TASK INSTRUCTIONS → Two lines below mark the span: the one containing "This is calling" and the one containing "last logged in.". Set down both, plus every line between, exactly as they stand, and nothing else.

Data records
= = =

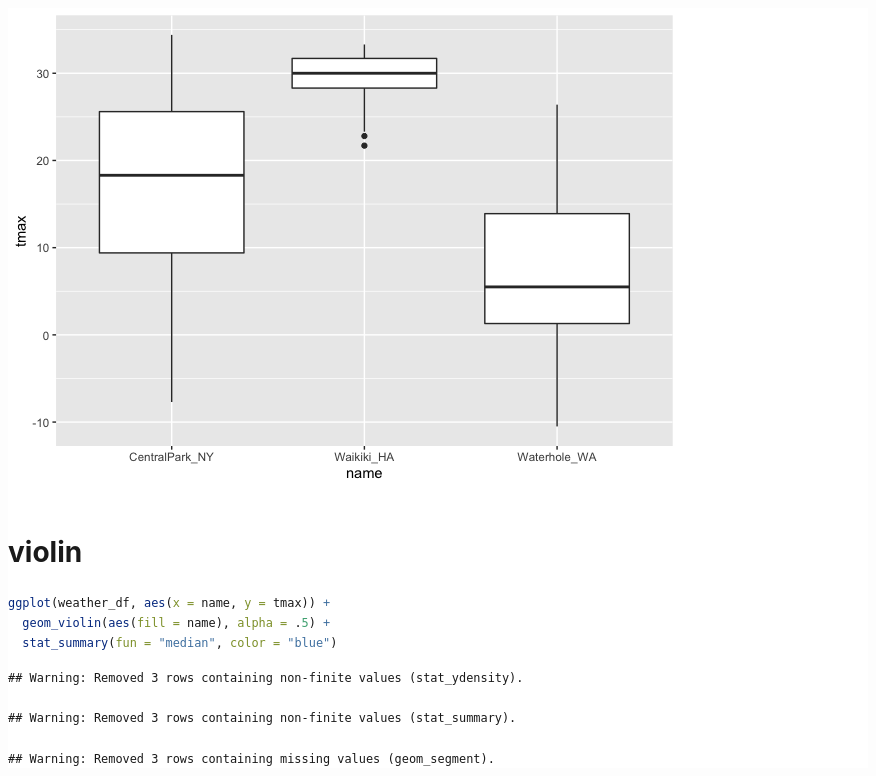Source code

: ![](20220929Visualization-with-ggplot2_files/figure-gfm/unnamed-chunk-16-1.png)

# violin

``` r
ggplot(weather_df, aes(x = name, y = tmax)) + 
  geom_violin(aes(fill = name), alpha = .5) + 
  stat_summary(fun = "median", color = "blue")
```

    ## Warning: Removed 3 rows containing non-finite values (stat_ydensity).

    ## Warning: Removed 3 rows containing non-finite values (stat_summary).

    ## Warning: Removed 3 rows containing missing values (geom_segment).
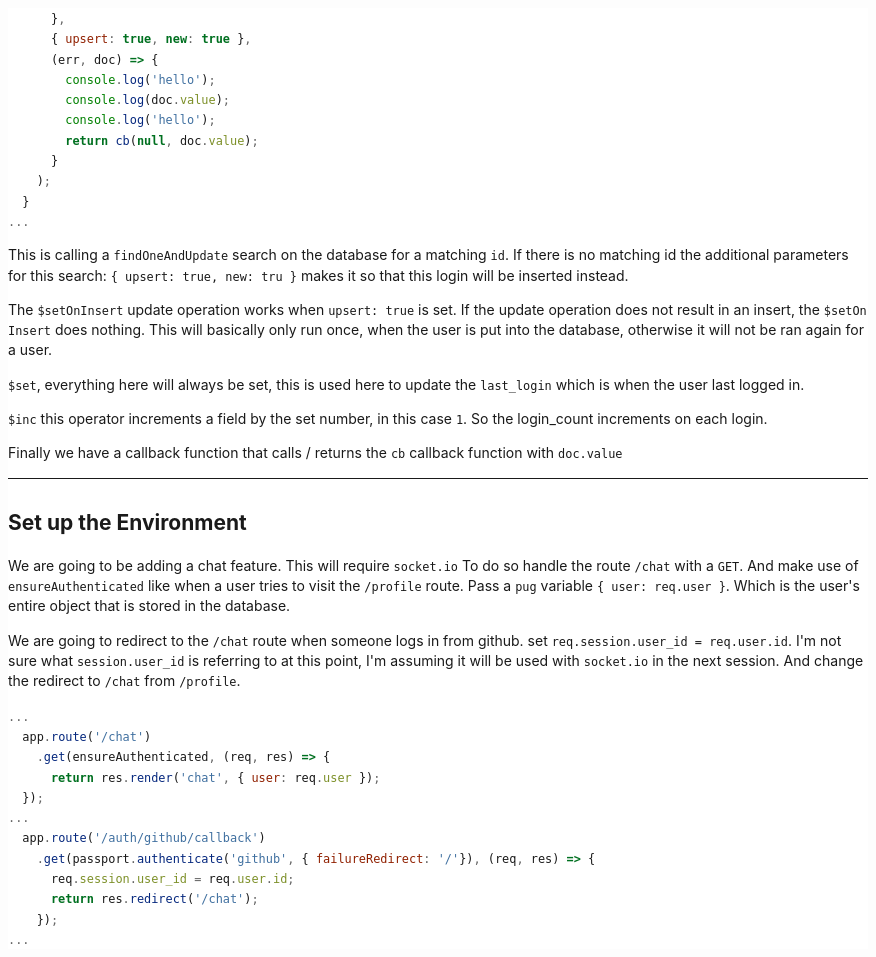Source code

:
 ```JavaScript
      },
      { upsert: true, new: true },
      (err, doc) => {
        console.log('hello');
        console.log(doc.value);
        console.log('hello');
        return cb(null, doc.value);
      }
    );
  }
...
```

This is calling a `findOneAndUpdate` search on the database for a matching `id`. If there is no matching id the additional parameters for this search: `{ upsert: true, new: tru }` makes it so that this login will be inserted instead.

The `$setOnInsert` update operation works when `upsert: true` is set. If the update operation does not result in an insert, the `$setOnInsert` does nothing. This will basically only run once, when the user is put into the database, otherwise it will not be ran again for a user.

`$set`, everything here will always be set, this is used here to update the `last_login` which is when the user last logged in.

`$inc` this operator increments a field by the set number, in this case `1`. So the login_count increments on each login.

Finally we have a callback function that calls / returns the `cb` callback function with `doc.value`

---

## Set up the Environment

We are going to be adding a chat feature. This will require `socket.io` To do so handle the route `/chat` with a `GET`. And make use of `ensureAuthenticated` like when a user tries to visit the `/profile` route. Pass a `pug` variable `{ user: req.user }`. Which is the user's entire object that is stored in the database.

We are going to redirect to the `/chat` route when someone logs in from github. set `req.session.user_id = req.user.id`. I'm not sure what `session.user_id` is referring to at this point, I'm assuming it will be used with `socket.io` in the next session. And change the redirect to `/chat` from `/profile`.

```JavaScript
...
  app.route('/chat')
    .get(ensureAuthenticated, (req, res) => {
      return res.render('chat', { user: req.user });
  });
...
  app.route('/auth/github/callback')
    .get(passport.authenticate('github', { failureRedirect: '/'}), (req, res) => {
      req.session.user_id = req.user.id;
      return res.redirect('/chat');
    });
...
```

= = =

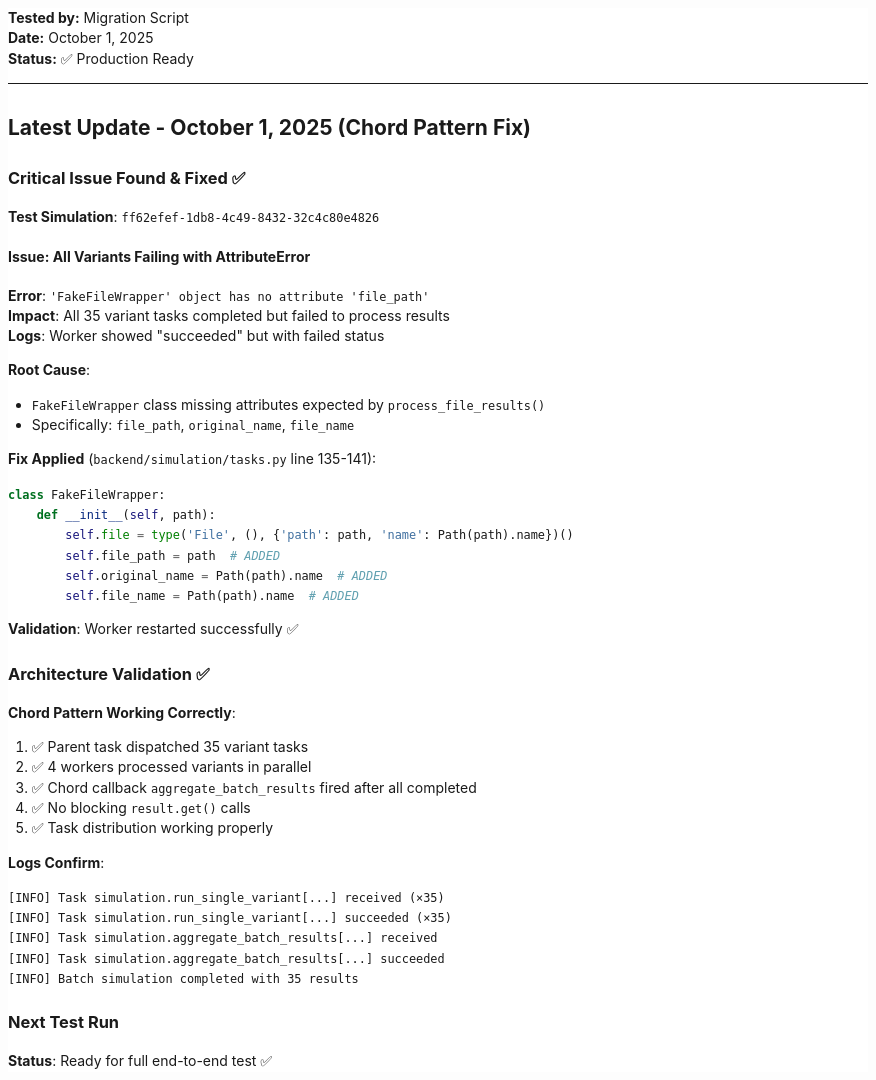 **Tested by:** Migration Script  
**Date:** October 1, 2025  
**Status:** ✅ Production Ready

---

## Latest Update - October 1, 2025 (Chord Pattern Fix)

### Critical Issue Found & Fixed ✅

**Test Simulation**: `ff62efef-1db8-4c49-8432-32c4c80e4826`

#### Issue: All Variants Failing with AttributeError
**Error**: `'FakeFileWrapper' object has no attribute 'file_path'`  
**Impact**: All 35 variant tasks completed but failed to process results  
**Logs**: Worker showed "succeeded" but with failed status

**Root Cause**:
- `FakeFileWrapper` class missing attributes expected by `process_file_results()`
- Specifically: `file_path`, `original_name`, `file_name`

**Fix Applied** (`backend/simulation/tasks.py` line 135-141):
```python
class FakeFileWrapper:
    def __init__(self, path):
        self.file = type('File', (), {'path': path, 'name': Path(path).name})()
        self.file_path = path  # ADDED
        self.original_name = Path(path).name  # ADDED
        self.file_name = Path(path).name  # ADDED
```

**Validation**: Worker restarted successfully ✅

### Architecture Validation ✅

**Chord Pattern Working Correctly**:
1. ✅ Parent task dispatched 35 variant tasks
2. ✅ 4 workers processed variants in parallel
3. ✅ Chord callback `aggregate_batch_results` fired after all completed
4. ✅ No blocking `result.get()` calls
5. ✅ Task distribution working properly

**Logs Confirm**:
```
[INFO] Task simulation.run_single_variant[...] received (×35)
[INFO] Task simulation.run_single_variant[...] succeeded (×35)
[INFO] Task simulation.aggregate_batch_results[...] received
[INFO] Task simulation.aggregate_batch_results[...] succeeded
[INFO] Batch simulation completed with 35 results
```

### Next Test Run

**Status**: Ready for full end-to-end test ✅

= = =

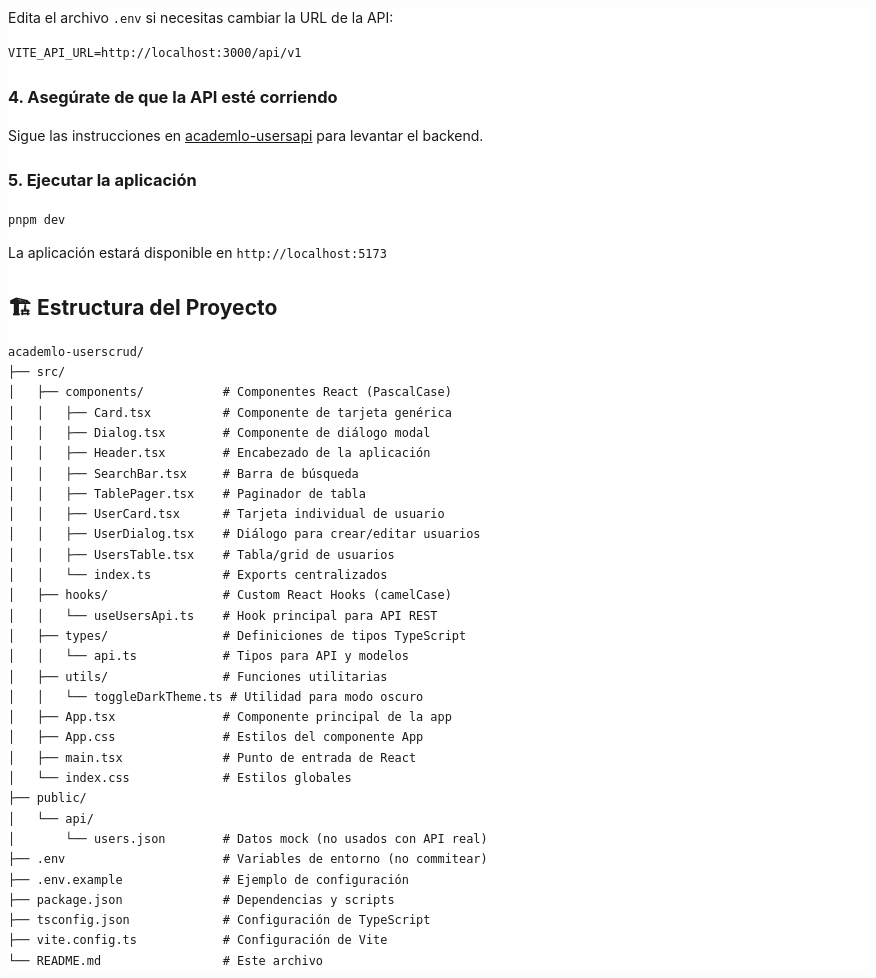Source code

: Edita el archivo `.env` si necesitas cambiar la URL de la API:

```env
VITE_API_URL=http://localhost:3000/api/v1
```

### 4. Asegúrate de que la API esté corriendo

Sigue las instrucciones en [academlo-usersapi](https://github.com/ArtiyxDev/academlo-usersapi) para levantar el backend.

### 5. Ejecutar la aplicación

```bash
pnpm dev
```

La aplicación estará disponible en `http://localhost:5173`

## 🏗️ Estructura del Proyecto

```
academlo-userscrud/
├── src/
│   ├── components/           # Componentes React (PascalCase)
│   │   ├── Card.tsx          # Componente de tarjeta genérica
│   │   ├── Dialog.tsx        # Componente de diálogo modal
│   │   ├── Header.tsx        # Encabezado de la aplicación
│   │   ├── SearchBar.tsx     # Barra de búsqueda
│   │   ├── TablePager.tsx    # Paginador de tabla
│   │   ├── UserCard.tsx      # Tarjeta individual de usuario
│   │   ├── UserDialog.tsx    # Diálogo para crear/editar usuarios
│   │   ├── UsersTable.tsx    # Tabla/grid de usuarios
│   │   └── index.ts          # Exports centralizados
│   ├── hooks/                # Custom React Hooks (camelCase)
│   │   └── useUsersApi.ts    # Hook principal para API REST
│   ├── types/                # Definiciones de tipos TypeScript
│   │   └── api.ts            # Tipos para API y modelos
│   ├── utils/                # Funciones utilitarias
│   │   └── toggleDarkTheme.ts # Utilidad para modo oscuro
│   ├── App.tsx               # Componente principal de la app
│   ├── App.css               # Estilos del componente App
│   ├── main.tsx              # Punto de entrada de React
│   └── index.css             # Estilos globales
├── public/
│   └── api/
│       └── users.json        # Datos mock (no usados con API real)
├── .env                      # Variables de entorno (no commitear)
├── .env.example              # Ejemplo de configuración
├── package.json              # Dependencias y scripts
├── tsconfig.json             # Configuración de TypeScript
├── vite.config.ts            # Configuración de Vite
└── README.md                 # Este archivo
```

= = =

OUTPUT FOR THIS EXERCISE →
This is calling a `findOneAndUpdate` search on the database for a matching `id`. If there is no matching id the additional parameters for this search: `{ upsert: true, new: tru }` makes it so that this login will be inserted instead.

The `$setOnInsert` update operation works when `upsert: true` is set. If the update operation does not result in an insert, the `$setOnInsert` does nothing. This will basically only run once, when the user is put into the database, otherwise it will not be ran again for a user.

`$set`, everything here will always be set, this is used here to update the `last_login` which is when the user last logged in.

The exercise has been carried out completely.